● EXERCICES À FAIRE:
• a. D'après le texte sur les réformes de François Fillon, de combien le pouvoir d'achat des enseignants a-t-il diminué ?
• b. Dans le texte sur les réformes de François Fillon, recopiez le passage de « François Fillon, Encore » à « diminué de 5%. » en remplaçant « enseignants » par « professeurs ».

● EXTRAIT DU TEXTE:
....

François Fillon, Encore Une Fois, Tes Réformes On En Veut Pas !

En cette semaine de mouvements sociaux dans la fonction publique, une catégorie de personnels devrait avoir d'autant plus de raisons de manifester son mécontentement que son avenir est encore une fois dans les mains de François Fillon. Il s'agit des enseignants qui après avoir vu, comme tous leurs compatriotes, l'âge de la retraite repoussée, vont bientôt voir leur temps de travail augmenter. Evidemment, un travail dans des conditions déjà bien empirées par les restrictions budgétaires et les suppressions de postes, tandis que leur pouvoir d'achat a diminué de 5%.

C'est à regretter les années d'inflation où les salaires étaient au moins plus rapidement revalorisés. C'est surtout l'occasion de rappeler la recette du "miracle français" version Fillon : TRAVAILLER PLUS POUR GAGNER MOINS ! Absurdité économique que nous nous étions déjà évertués à dénoncer en 2003. Même Raffarin, lorsqu'il annonce l'assouplissement des 35h, a au moins la douceur de faire croire aux employés du privé qu'"ils pourront travailler davantage pour gagner plus" !

....

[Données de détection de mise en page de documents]
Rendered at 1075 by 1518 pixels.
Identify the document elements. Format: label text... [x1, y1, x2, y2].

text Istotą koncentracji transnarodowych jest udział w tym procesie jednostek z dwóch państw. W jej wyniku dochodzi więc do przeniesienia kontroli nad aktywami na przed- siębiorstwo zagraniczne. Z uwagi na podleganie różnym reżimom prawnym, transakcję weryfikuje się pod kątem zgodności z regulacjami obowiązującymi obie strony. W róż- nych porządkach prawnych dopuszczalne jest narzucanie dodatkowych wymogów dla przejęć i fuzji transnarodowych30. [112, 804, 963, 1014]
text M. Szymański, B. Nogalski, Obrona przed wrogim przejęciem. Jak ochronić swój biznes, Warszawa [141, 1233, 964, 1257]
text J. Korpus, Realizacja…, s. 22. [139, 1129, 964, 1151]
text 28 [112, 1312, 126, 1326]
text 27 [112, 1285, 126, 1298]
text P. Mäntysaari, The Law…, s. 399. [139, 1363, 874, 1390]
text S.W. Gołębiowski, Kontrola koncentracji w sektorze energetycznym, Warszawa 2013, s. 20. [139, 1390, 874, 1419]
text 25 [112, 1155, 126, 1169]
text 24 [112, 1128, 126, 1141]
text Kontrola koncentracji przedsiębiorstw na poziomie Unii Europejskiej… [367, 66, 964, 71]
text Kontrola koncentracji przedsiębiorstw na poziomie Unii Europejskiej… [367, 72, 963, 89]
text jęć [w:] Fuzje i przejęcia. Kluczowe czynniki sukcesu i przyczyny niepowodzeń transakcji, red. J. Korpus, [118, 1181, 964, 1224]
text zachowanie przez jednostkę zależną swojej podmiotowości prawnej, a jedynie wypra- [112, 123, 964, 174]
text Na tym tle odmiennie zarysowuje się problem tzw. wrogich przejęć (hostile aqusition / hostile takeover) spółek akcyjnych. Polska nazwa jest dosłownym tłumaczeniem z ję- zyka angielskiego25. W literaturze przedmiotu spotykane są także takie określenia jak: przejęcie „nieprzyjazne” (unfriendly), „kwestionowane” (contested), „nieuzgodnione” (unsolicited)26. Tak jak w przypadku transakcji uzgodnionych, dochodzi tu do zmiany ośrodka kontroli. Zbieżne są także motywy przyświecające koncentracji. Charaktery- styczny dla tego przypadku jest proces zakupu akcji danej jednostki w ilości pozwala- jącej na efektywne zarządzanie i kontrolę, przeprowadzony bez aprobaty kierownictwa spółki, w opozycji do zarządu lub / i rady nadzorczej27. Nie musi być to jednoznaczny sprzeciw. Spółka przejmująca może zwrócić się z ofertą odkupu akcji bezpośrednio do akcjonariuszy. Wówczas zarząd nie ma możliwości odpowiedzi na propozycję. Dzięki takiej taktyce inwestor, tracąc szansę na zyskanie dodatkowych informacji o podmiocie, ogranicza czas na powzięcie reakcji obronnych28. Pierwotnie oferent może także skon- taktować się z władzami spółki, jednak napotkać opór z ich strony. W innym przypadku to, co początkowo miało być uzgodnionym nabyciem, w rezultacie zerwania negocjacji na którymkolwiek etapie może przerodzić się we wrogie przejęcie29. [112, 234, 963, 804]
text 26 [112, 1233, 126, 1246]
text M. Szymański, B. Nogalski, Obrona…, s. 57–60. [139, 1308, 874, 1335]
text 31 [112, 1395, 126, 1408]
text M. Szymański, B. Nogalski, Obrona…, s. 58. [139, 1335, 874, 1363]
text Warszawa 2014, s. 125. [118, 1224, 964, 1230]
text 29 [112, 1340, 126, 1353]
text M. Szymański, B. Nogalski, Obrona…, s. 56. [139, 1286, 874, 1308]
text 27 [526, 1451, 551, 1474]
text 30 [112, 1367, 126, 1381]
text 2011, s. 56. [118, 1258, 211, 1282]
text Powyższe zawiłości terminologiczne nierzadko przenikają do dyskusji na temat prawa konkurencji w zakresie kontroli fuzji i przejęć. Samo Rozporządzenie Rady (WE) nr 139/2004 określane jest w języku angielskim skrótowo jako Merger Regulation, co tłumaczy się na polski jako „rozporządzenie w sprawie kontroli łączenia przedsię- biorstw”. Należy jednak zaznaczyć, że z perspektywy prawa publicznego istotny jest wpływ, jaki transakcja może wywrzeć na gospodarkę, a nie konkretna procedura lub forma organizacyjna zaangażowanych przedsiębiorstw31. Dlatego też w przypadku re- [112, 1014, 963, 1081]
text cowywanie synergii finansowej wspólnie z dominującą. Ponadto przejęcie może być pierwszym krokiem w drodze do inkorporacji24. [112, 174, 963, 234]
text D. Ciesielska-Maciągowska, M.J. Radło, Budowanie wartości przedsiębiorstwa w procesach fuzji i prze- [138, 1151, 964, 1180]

....

● RÉPONSES NUMÉROTÉES:
• a. Il a diminué de 5%.

• b.
François Fillon, Encore Une Fois, Tes Réformes On En Veut Pas !

En cette semaine de mouvements sociaux dans la fonction publique, une catégorie de personnels devrait avoir d'autant plus de raisons de manifester son mécontentement que son avenir est encore une fois dans les mains de François Fillon. Il s'agit des professeurs qui après avoir vu, comme tous leurs compatriotes, l'âge de la retraite repoussée, vont bientôt voir leur temps de travail augmenter. Evidemment, un travail dans des conditions déjà bien empirées par les restrictions budgétaires et les suppressions de postes, tandis que leur pouvoir d'achat a diminué de 5%.